Are you ready to meet an old friend again for the first time? Go ahead and refill your water bottle first. I’ll wait.
It’s Not Just “Water In, Water Out”
Hydration. It seems like it should be pretty basic: Drink when you’re thirsty; pee when you have to go. You’re good. Right? Not quite.
Previously viewed as a state (yes, no or almost), hydration might be better regarded as a process that includes an ongoing set of behaviors and biological functions. Determining a person’s hydration status is complex: It shifts repeatedly throughout the course of a day, so it’s not a steady state. Addressing hydration as a process makes sense because regular intake of fluids and excretion of urine, in and of themselves, confer benefits beyond maintaining water levels in the body (Lafontan 2014; Perrier et al. 2014).
Water: You Need It, Bad
Humans have an inherent, critical need for water. It is the medium in which all of our metabolic reactions occur. It gives form to our cells, lubricates our joints and tissues, transports nutrients and waste, and dissipates excess body heat (Horswill & Janas 2011; Lang 2007).
Not only is regular fluid intake (particularly plain water) one of the easiest, cheapest health interventions ever; it may also be one of the keys to optimizing health and well-being over the long term (Lang et al. 2017; Perrier 2017; Perrier et al. 2014). Good hydration habits appear to have an outsized positive impact on renal, cardiovascular and endocrine health and may even play an important role in addressing obesity (Chang et al. 2016; Perrier et al. 2014). For example, in a study of people diagnosed with overweight or obesity, those who consumed 500 milliliters of water just before each daily meal lost 2 kilograms more over the 12-week study than did those on the same diet who did not imbibe before each meal. It seems that drinking water before meals reduced energy intake, improving hydration and weight loss in a single step (Horswill & Janas 2011).
Finally, if that’s not enough to get you reaching for plain water, a recent study found that drinking 0.5 liter of water increased energy expenditure at rest by 30% for about 90 minutes (Horswill & Janas 2011)!
Water, by the Numbers
The amount of water in the body is referred to as total body water (TBW), and it represents 50%–60% of total body mass (or 70%–80% of fat-free body mass) (Horswill & Janas 2011).

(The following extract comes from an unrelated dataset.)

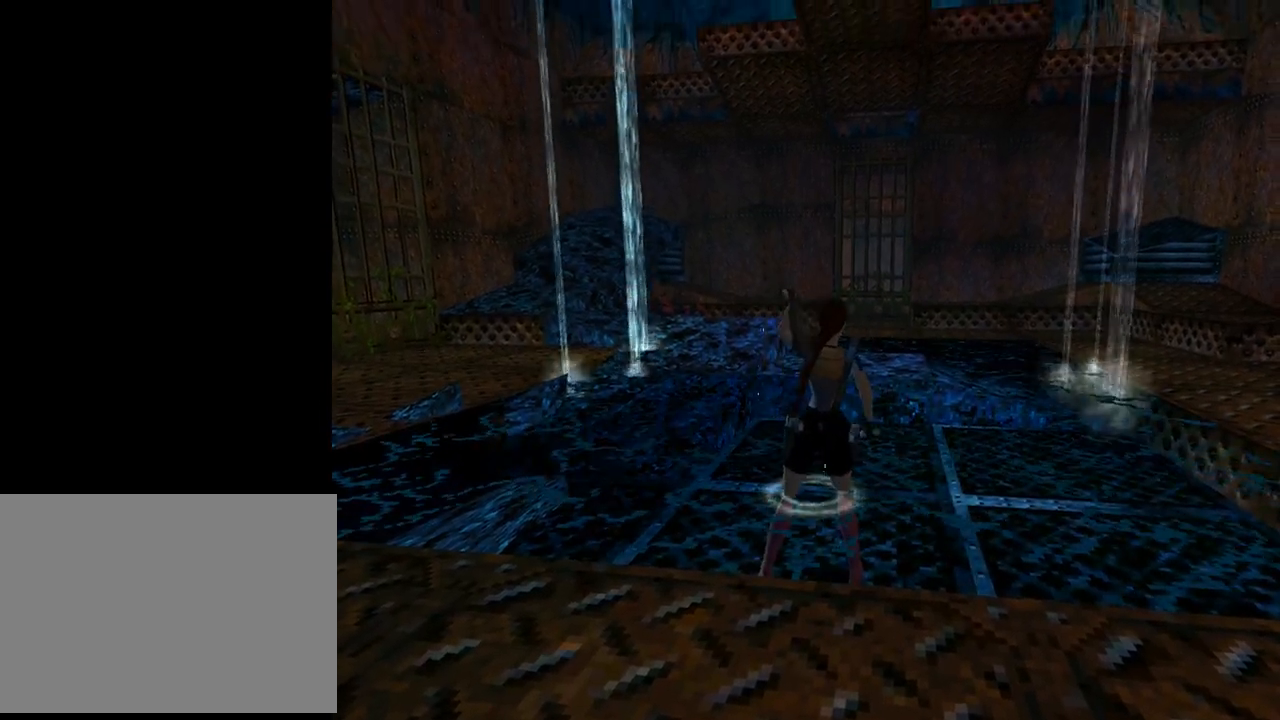
{"buttons": [], "left_stick": "center", "events": []}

TBW is in constant flux, with continual losses to respiration (as water vapor) and insensible sweat (perspiration that happens before it is perceived), as well as intermittent losses to urine, feces and sensible (perceived) sweat. This output is about 2.5 L/day, with additional losses occurring from physical exertion or a hot environment. Also variable (but more within an individual’s control) is the intake of fluids necessary to offset these losses. For most people, beverages account for about 60% of water intake, foods 30%. Metabolism contributes the final 10% as a byproduct of fat burning.
Water needs vary from person to person. For instance, people with obesity require more fluids than nonobese populations, owing to metabolic rate, body surface area and body weight (Chang et al. 2016). For context, however, the National Academy of Medicine (formerly the Institute of Medicine) says that adequate fluid intakes for male and female adults are 3.7 L/day and 2.7 L/day, respectively, with 0.7 L and 0.5 L of that coming from food (Kavouras & Anastasiou 2010). That’s a lot of fluid needed from beverages, and there is evidence that most Americans drink significantly less than this.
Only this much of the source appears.